Carter warned of energy decline in 1977

Tuesday, February 07, 2006

From the diary of blogger Jerome a Paris, who offers the following quote from a 1977 speech of former President Jimmy Carter:

[T]his is the greatest challenge our country will face during our lifetimes. The energy crisis has not yet overwhelmed us, but it will if we do not act quickly.

It is a problem we will not solve in the next few years, and it is likely to get progressively worse.

We must not be selfish or timid if we hope to have a decent world for our children and grandchildren.

We simply must balance our demand for energy with our rapidly shrinking resources. By acting now, we can control our future instead of letting the future control us.


Jerome a Paris comments:

Of course, this was a serious President speaking (18 April 1977).
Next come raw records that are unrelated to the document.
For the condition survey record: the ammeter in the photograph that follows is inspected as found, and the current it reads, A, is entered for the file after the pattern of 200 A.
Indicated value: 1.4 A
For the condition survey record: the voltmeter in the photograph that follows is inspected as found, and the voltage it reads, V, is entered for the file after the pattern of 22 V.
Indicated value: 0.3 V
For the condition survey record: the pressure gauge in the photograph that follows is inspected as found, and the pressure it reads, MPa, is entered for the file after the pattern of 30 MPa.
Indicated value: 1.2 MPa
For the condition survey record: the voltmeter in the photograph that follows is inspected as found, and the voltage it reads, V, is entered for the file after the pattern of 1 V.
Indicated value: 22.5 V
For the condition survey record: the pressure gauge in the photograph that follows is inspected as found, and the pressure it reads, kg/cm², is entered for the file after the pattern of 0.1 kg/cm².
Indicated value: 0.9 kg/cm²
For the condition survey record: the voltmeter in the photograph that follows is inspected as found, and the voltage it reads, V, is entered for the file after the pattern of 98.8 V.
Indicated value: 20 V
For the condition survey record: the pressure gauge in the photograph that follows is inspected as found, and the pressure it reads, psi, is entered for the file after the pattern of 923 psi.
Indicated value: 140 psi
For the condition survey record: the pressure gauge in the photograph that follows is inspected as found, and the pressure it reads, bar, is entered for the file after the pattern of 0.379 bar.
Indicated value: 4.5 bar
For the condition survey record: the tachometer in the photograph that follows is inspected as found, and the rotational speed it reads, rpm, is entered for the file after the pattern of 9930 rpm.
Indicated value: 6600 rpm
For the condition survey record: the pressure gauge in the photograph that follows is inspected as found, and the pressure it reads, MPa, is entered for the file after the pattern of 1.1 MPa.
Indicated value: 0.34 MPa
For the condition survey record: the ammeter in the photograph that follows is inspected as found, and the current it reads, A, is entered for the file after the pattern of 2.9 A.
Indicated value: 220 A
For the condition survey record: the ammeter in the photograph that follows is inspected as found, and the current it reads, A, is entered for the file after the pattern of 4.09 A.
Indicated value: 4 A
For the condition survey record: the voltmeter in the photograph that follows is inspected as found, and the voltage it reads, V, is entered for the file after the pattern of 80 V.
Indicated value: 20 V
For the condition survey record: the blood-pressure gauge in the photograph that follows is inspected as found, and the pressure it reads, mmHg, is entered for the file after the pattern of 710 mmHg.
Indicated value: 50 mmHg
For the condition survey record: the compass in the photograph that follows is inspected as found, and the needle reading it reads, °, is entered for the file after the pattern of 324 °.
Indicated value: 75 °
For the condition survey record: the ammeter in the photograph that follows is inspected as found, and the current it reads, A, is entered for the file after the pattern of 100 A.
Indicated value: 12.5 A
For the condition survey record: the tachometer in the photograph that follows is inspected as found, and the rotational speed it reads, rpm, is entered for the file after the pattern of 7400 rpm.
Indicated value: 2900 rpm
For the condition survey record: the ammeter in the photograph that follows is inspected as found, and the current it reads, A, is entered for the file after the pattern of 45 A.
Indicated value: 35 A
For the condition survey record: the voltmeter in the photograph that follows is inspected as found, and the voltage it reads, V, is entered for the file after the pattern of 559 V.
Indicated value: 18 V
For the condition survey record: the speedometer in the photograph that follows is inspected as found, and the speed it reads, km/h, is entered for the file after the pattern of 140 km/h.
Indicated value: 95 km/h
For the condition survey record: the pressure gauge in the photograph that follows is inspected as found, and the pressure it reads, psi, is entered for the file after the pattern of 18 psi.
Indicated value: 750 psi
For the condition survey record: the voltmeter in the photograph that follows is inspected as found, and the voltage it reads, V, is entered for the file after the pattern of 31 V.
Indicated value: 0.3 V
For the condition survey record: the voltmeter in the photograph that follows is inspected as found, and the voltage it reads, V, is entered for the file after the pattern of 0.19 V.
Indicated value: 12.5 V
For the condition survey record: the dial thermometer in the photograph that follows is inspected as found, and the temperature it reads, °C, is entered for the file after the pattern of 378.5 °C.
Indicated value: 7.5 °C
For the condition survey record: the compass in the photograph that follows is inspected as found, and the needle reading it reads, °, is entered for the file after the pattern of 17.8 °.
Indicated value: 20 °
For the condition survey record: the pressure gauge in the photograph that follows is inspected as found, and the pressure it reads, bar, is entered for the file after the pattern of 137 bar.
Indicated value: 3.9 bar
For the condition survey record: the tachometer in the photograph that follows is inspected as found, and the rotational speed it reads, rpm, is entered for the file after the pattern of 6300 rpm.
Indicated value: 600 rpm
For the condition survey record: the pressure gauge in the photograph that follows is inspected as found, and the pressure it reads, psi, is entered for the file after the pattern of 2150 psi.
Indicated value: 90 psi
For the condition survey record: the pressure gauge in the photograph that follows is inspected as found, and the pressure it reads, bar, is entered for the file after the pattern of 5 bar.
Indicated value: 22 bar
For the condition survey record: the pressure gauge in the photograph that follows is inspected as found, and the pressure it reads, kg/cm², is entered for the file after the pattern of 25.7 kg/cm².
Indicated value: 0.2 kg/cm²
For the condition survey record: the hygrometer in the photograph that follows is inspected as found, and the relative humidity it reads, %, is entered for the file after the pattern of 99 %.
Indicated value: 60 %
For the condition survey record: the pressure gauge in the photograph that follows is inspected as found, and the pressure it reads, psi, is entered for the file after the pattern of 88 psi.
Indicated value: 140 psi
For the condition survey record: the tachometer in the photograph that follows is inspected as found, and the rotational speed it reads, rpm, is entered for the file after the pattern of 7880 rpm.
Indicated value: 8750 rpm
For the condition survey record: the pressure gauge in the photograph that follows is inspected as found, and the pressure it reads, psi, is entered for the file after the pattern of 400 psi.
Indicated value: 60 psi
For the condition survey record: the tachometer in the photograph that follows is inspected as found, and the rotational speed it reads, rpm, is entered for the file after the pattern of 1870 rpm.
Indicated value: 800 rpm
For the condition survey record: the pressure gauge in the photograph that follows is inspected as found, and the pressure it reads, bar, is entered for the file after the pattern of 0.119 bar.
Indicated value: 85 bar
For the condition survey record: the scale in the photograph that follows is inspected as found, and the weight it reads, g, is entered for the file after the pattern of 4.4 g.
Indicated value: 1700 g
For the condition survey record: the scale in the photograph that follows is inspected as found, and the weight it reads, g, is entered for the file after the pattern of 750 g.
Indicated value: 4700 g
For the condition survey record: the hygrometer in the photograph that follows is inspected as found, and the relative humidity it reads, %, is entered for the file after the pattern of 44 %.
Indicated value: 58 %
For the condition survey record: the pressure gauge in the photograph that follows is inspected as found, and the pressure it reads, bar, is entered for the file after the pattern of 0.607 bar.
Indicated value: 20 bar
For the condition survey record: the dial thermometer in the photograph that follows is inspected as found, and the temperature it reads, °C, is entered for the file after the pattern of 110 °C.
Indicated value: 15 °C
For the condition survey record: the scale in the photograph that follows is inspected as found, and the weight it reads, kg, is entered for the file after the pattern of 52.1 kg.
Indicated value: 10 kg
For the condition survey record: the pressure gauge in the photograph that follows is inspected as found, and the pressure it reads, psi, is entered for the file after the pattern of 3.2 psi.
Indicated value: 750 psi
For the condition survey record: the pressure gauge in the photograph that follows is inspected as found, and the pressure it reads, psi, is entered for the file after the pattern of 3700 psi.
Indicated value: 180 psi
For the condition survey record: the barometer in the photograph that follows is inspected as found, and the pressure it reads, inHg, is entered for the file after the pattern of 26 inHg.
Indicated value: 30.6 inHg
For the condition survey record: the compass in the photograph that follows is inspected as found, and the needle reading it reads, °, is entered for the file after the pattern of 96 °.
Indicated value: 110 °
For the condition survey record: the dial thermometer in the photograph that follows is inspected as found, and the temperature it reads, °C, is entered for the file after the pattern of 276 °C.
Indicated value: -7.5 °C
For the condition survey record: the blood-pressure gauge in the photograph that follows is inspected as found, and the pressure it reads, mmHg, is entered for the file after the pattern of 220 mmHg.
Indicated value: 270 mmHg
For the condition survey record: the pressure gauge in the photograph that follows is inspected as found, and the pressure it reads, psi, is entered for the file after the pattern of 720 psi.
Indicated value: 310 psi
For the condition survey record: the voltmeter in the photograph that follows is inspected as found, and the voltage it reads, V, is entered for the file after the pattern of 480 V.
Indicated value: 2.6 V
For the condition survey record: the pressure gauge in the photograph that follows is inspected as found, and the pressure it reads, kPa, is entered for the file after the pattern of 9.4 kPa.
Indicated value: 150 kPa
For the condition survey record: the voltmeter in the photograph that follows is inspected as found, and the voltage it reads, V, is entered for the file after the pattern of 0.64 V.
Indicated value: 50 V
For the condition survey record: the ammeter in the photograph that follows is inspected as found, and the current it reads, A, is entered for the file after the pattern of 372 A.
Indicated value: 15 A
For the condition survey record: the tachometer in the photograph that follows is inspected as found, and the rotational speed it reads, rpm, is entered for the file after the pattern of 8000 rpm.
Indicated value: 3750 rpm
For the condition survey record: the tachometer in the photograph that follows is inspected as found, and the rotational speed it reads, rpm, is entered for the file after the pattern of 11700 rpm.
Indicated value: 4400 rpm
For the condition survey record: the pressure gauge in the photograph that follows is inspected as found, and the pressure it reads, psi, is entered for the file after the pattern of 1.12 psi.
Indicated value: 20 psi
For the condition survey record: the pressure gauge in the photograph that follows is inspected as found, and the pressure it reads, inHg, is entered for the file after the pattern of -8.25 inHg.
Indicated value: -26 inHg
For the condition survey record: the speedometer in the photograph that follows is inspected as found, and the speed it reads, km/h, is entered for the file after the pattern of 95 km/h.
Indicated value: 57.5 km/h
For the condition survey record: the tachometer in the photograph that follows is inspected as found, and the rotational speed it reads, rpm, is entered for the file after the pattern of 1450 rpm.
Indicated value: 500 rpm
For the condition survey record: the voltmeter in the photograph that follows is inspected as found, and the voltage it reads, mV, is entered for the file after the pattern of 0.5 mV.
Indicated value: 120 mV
He has been maligned for supposedly bringing a mood of despondency and weakness to the country, and being hopelessly naive, but that's not what I see in that speech, nor in the infamous "Crisis of confidence" speech (15 July 1979):

Intolerable dependence on foreign oil threatens our economic independence and the very security of our nation. The energy crisis is real. It is worldwide. It is a clear and present danger to our nation. These are facts and we simply must face them.

I am tonight setting a clear goal for the energy policy of the United States. Beginning this moment, this nation will never use more foreign oil than we did [two years ago] -- never. From now on, every new addition to our demand for energy will be met from our own production and our own conservation. The generation-long growth in our dependence on foreign oil will be stopped dead in its tracks right now and then reversed as we move through the [next decade], for I am tonight setting the further goal of cutting our dependence on foreign oil by one-half by the end of the next decade --

To give us energy security, I am asking for the most massive peacetime commitment of funds and resources in our nation's history to develop America's own alternative sources of fuel -- from coal, from oil shale, from plant products for gasohol, from unconventional gas, from the sun.